Nuchter beschouwd kan ik mij niet voorstellen ondanks duidelijke Bijbelse principes) dat ik ooit de gedachte toegedaan was, dat vrouwen moesten zwijgen in de gemeente, terwijl ik er nu voor pleit de zusters ruim baan te geven om te streven hun gaven tijdig en ontijdig te gebruiken overeenkomstig de opdracht van Jezus zelf!
Ik begrijp maar al te goed, dat mijn oproep indruist tegen de leer van ‘Bijbelgetrouwe’ voorgangers en organisaties, die soms zelfs hun kerkdeuren voor hele groepenmensen wensen te sluiten.

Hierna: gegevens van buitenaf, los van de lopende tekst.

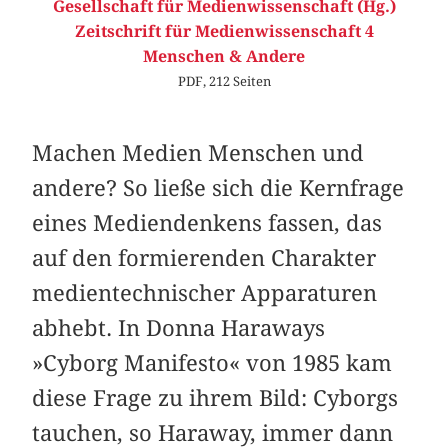
Gesellschaft für Medienwissenschaft (Hg.)
Zeitschrift für Medienwissenschaft 4
Menschen & Andere
PDF, 212 Seiten
Machen Medien Menschen und
andere? So ließe sich die Kernfrage
eines Mediendenkens fassen, das
auf den formierenden Charakter
medientechnischer Apparaturen
abhebt. In Donna Haraways
»Cyborg Manifesto« von 1985 kam
diese Frage zu ihrem Bild: Cyborgs
tauchen, so Haraway, immer dann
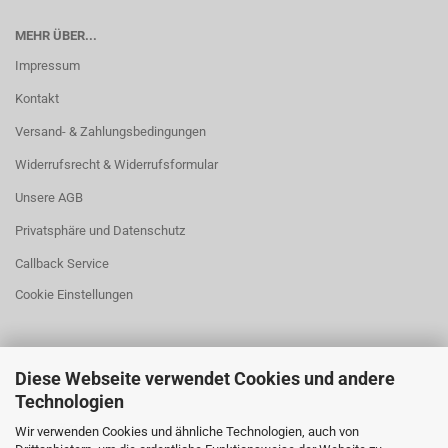
MEHR ÜBER...
Impressum
Kontakt
Versand- & Zahlungsbedingungen
Widerrufsrecht & Widerrufsformular
Unsere AGB
Privatsphäre und Datenschutz
Callback Service
Cookie Einstellungen
Diese Webseite verwendet Cookies und andere
Technologien
Laden Öffnungszeiten
Wir verwenden Cookies und ähnliche Technologien, auch von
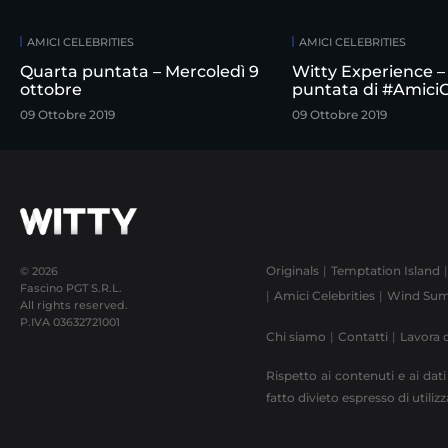
AMICI CELEBRITIES
AMICI CELEBRITIES
Quarta puntata – Mercoledì 9
Witty Experience –
ottobre
puntata di #AmiciC
09 Ottobre 2019
09 Ottobre 2019
Originals
Temptation Island
© 2026
Fascino PGT S.R.L.
Amici Celebrities
Wind Sum
All rights reserved.
P.IVA
03632721001
Chi siamo
Contatti
Lavora 
Rispetto ai contenuti e ai dati
fatto divieto espresso di utili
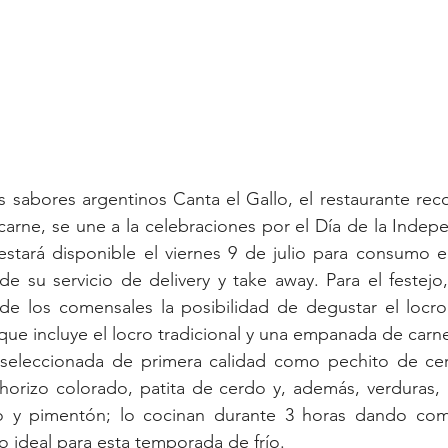
s sabores argentinos Canta el Gallo, el restaurante rec
e carne, se une a la celebraciones por el Día de la Indep
stará disponible el viernes 9 de julio para consumo e
de su servicio de delivery y take away. Para el festejo,
de los comensales la posibilidad de degustar el locro 
ue incluye el locro tradicional y una empanada de carn
e seleccionada de primera calidad como pechito de cerd
orizo colorado, patita de cerdo y, además, verduras, m
o y pimentón; lo cocinan durante 3 horas dando com
lo ideal para esta temporada de frío.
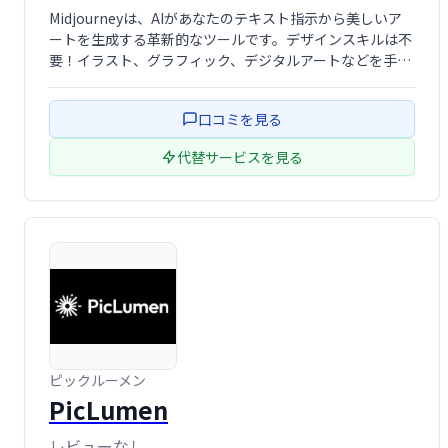
Midjourneyは、AIがあなたのテキスト指示から美しいア
ートを生成する革新的なツールです。デザインスキルは不
要！イラスト、グラフィック、デジタルアートなどを手軽
に制作できます。クリエイティブなプロジェクト、広告、
プレゼンテーションなど、様々な用途で活用可能です。特
口コミを見る
別な才能やスキルがなくても、想 …
代替サービスを見る
ピックルーメン
PicLumen
レビューなし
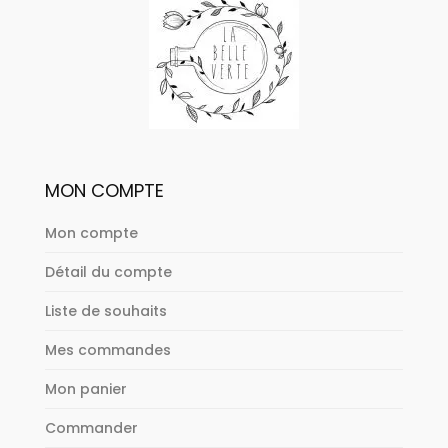
MON COMPTE
Mon compte
Détail du compte
Liste de souhaits
Mes commandes
Mon panier
Commander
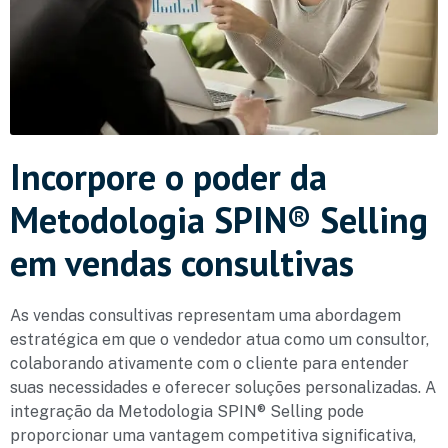
Incorpore o poder da
Metodologia SPIN® Selling
em vendas consultivas
As vendas consultivas representam uma abordagem
estratégica em que o vendedor atua como um consultor,
colaborando ativamente com o cliente para entender
suas necessidades e oferecer soluções personalizadas. A
integração da Metodologia SPIN® Selling pode
proporcionar uma vantagem competitiva significativa,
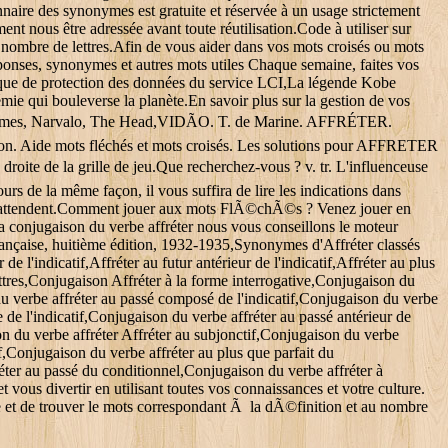
onnaire des synonymes est gratuite et réservée à un usage strictement
t nous être adressée avant toute réutilisation.Code à utiliser sur
r nombre de lettres.Afin de vous aider dans vos mots croisés ou mots
ponses, synonymes et autres mots utiles Chaque semaine, faites vos
itique de protection des données du service LCI,La légende Kobe
mie qui bouleverse la planète.En savoir plus sur la gestion de vos
 Normes, Narvalo, The Head,VIDÃO. T. de Marine. AFFRÉTER.
ution. Aide mots fléchés et mots croisés. Les solutions pour AFFRETER
droite de la grille de jeu.Que recherchez-vous ? v. tr. L'influenceuse
s de la même façon, il vous suffira de lire les indications dans
ous attendent.Comment jouer aux mots FlÃ©chÃ©s ? Venez jouer en
 la conjugaison du verbe affréter nous vous conseillons le moteur
 française, huitième édition, 1932-1935,Synonymes d'Affréter classés
e l'indicatif,Affréter au futur antérieur de l'indicatif,Affréter au plus
ttres,Conjugaison Affréter à la forme interrogative,Conjugaison du
 du verbe affréter au passé composé de l'indicatif,Conjugaison du verbe
le de l'indicatif,Conjugaison du verbe affréter au passé antérieur de
ison du verbe affréter Affréter au subjonctif,Conjugaison du verbe
f,Conjugaison du verbe affréter au plus que parfait du
éter au passé du conditionnel,Conjugaison du verbe affréter à
 vous divertir en utilisant toutes vos connaissances et votre culture.
e et de trouver le mots correspondant Ã la dÃ©finition et au nombre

IK begrijp dat ik hen hiermee tegen de haren instrijk, evenals Paulus’ vermaningen veel Galaten in het harnas gejaagd hebben.
Hen wil ik graag verwijzen naar 2 Korinthe 10 waar Paulus een hoofdstuk lang veel argumenten opnoemt voor zijn handelswijze.
Maa ook dat hij niet naar het vlees, maar in\ overeenstemming met de Geest ten strijde trekt om deze ongehoorzaamheid te wreken.
En tenslotte schrijft hij in vers 11: ‘Want wij durven onszelf niet te rekenen tot of vergelijken met sommigen die zichzelf aanprijzen; maar dezen, terwijl zij zichzelf naar zichzelf afmeten en zichzelf met zichzelf vergelijken zijn onverstandig. (vs 12)
Tenslotte beeindig ik deze Bijbelstudie met een vers uit 1 Korinthe 10:12
WIE MEENT TE STAAN ZIE TOE DAT HIJ NIET VALLE!